Fruit ripening is a highly variable process with numerous differences when different plant species are compared; however ripening is often characterized by the accumulation of pigments, such as carotenoid sand anthocyanins (Figure 4) [56]. Despite these differences, fruit ripening has been classified into two distinct groups, climacteric and non-climacteric, which differ in their patterns of ethylene production and respiration at the onset of the ripening process [57][58]. Climacteric fruit, such as tomato, display a rise in respiration and a burst of ethylene modulating the differentiation of chloroplast to chromoplast and the accumulation of carotenoids [59][60]. In contrast, cherry fruit are non-climacteric and ripening is promoted by abscisic acid (ABA) [61]. No burst of ethylene and respiration has been observed in sweet cherry during fruit development and ripening. Moreover, the exogenous ethylene treatment has no significant effects on the fruit’s respiration rate or on its softening [62][63]. Ethylene concentrations remain low [64][65], although ethylene may affect the accumulation of anthocyanins [66]. However, it should be noted that the ethylene concentration in some sweet cherry cultivars has been shown to increase sharply before harvest [67], suggesting that it may play some role in fruit ripening during the maturation phase of development [68]. In sweet cherry, ABA levels increase before maturation and decrease near harvest [64][69]. Furthermore, in grapes, another non-climacteric fruit, the onset of ripening is ABA related; ABA modulates the changes in colour and the accumulation of sugars and has a role in fruit softening in the later stages of ripening [70][71][72].
Figure 4. Final stages of fruit ripening in the cultivated cherry.
Cherry ripening is associated with changes in colour, sugar, vitamin and organic acid content (Figure 4). In sweet cherries, ABA has been associated with the regulation of anthocyanin synthesis and the organoleptic properties (ratio of total soluble sugars to total acidity) [64][66][73]. The colour of the fruit is attributed to the accumulation of these water-soluble health-promoting anthocyanins (a class of flavonoids), which are responsible for the blue, purple and red colours [74][75]. In addition to ABA, cytokinins, jasmonic acid (JA), gibberellins (GAs), and auxins, all play roles in the ripening of non-climacteric fruit. Auxin (1-naphthaleneacetic acid (NAA)) treatment has been shown to enhance anthocyanin production in sweet cherry by upregulating key anthocyanin regulatory, biosynthetic and transport genes [76]. This study demonstrated that treatment with NAA alters ethylene production, induces ripening, and enhances anthocyanin production, probably through ABA metabolism [76].
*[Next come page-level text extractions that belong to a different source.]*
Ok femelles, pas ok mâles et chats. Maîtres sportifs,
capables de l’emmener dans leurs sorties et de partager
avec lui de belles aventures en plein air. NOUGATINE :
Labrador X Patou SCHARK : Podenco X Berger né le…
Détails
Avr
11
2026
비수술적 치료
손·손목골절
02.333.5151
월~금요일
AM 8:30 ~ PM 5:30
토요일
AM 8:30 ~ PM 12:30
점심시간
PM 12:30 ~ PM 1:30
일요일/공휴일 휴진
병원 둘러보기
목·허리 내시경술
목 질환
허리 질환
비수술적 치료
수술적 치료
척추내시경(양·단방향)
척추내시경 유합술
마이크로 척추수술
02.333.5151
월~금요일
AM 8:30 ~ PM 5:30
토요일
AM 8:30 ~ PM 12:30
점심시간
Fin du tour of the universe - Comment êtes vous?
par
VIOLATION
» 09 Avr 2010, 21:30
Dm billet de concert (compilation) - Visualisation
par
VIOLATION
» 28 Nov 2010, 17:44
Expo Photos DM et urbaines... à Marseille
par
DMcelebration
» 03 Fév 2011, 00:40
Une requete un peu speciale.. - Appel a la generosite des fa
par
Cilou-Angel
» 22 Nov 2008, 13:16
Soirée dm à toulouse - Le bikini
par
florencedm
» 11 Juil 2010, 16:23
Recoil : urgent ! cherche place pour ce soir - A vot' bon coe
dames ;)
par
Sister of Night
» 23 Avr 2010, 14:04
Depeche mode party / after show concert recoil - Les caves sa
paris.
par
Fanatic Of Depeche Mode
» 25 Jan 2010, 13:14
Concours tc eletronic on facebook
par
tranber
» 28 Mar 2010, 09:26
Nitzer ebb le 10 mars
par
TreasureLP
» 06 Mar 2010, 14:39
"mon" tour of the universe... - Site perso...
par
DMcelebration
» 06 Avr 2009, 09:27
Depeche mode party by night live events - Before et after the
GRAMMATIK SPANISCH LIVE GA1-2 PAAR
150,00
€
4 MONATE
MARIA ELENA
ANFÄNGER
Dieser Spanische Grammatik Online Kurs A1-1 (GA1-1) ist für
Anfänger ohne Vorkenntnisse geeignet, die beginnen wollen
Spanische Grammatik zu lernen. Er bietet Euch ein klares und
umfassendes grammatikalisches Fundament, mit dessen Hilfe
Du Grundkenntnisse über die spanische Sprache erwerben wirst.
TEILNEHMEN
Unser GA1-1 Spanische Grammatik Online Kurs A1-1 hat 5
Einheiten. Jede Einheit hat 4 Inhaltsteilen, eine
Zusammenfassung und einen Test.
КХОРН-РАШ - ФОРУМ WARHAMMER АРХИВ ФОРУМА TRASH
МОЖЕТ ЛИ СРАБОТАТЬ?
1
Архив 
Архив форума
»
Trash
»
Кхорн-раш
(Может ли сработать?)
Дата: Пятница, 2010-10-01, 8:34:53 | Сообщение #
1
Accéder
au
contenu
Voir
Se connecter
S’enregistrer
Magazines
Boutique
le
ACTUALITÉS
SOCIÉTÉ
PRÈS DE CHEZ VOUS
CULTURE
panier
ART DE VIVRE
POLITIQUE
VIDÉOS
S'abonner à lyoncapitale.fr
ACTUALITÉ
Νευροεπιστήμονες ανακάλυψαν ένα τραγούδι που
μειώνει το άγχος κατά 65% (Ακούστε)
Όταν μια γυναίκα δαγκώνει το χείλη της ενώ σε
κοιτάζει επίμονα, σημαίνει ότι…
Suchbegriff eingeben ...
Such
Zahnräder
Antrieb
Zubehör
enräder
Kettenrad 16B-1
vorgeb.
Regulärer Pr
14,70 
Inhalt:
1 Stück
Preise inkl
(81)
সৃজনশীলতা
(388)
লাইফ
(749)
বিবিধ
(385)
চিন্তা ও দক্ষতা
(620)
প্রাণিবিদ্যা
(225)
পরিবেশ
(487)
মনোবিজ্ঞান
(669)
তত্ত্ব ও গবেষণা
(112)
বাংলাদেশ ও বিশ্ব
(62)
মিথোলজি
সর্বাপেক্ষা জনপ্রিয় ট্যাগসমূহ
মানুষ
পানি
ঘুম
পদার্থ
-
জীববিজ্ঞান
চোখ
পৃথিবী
Size, colour, firmness, sweetness and flavour intensity are considered the most critical attributes that drive consumer acceptance and, ultimately, the value of the crop to the producers [77][78][79][80]. However, consumers from different countries and regions place different values on their requirements for a good cherry. For example, consumers in Norway prefer dark, large cherries [81][82]. Similar results were found in the UK [83] and in American markets [84]. These consumer requirements may differ from those of the growers and supermarkets. Growers want cherries that are resistant to cracking and can be left on the trees longer to ripen, are easy to harvest (long peduncles) and firm enough to resist damage during picking, processing, and transporting. Supermarkets want cherries with long shelf lives, even weeks once in store.